Thursday, May 14, 2009


Non-fiction, notes, 60 pp., 2004. Thompson Publishing, 625 Dorothy Street, Metter, GA 30439.

Text Books, especially history, have changed drastically with in the past twenty five years. They have become thicker, but contain less information. Pictures replace dialogue on most pages, while large type setting and margins give the illusion of a page filled with facts. Today’s text books are written at a lower reading and vocabulary level then those from the past and include diverse learning of different races, genders and ethnic groups.

Once heroes of our youth, men, like George Washington and Thomas Jefferson, are maligned. This multi-billion dollar industry is providing the material to teach our children not be proud of their heritage and history, especially if they are a white Southerner.

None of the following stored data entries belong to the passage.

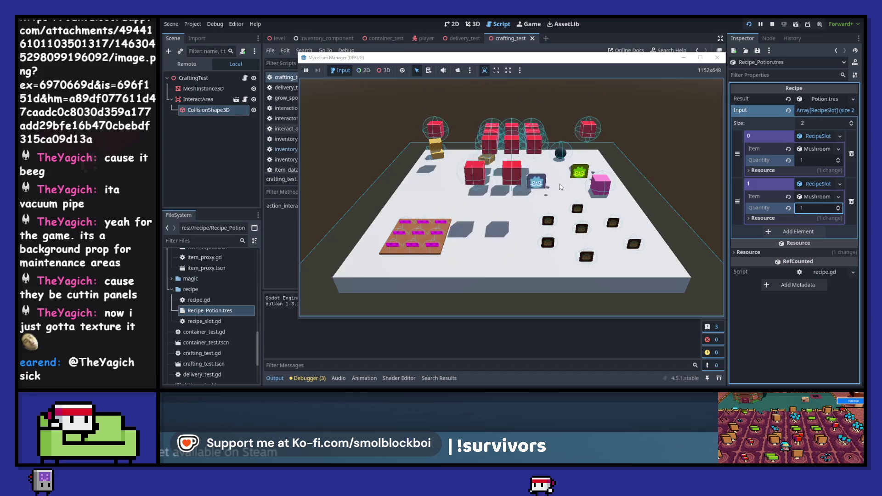
# Collect three mushrooms in the running game and walk to the crafting station.
pyautogui.click(560, 186)
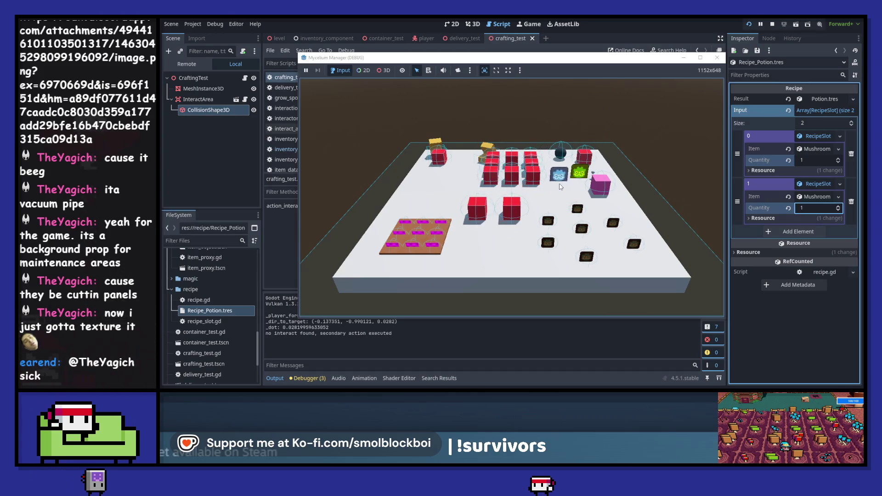
pyautogui.press('e')
pyautogui.press('w')
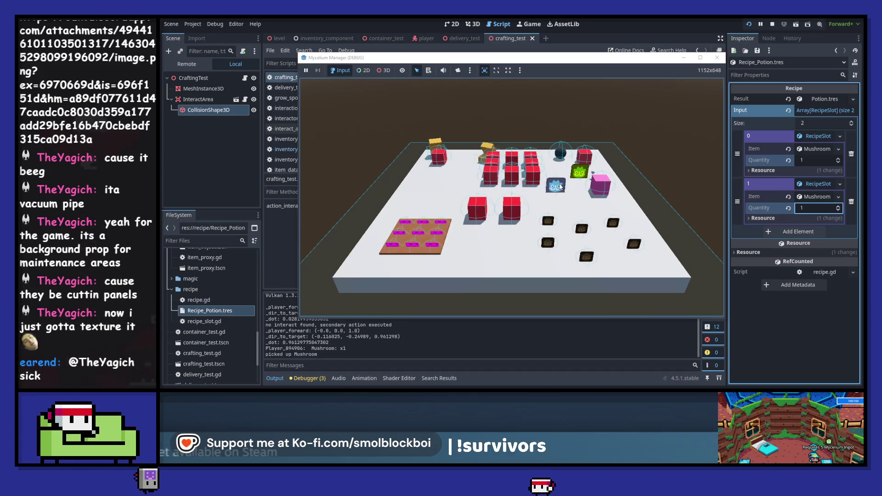
pyautogui.press('e')
pyautogui.press('s')
pyautogui.press('s')
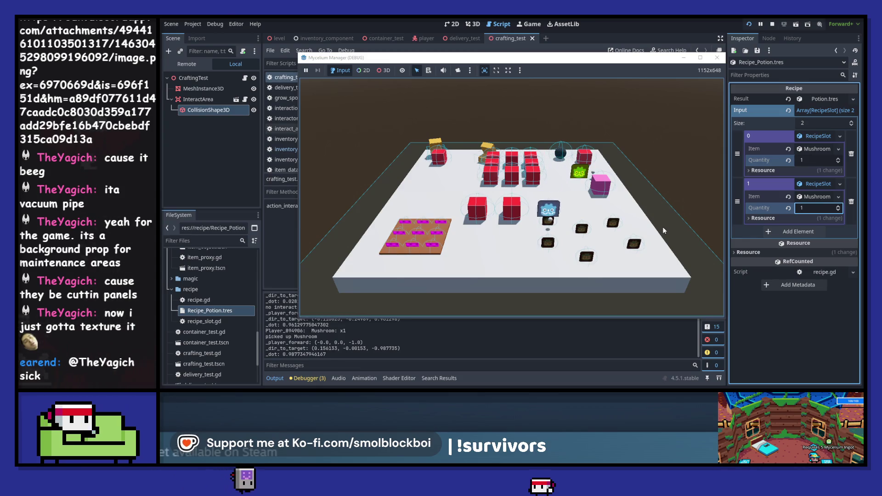
pyautogui.press('e')
pyautogui.press('d')
pyautogui.press('e')
pyautogui.press('w')
pyautogui.press('a')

When did this occur? Why would history text books be a concern to any one? Gordon Thompson looks at these questions and more in his book It’s not What You Know, The Battle to Control How You Feel About History. Mr. Thompson spent thirteen years teaching Georgia and US history. Through his teaching experience, he saw the decline in the quality of text books. Due to this, he began to research the history pertaining to the past hundred years of the text book industry. Mr. Thompson exposes when the changes began to occur, but the topic he concentrates on most is “Why?”
Mr. Thompson states, “What has happened to text books is that they have become key weapons in a cultural war being waged in our country.” This book details many of the radical steps that have been taken by revisionists, especially James Lowen and Howard Zinn, to influence the current trend of history books. “In the last century, text books have been under the increasing control of liberal revisionist who want to control how children think about America.”

While this book is small, it contains valuable information that all parents and school teachers need to know. Many people do not understand the word “revisionist.” Mr. Thompson defines it in his book as, “An attempt by current scholars to incorporate into historical record, the new facts, information, evidence and interpretation that recent academics work has uncovered.” He goes on to say later in his book, “Students should always understand that they will probably be expected to learn both lies and truths, but the lies will probably be the answers to test questions.”

Mr. Thompson gives ideas and suggestions as to what parents can do in their child’s school. He also encourages people to give life to history by telling or writing family stories. By doing this, you are combating the revisionists influence in your home.

Whether a parent or a teacher, It’s Not What You Know will enlighten you as to the why’s of the drastic change in text books. Consider giving this book to your child’s history teacher during Teacher Appreciation Week. It may astound them and encourage a more in-depth study of what he or she is teaching our future.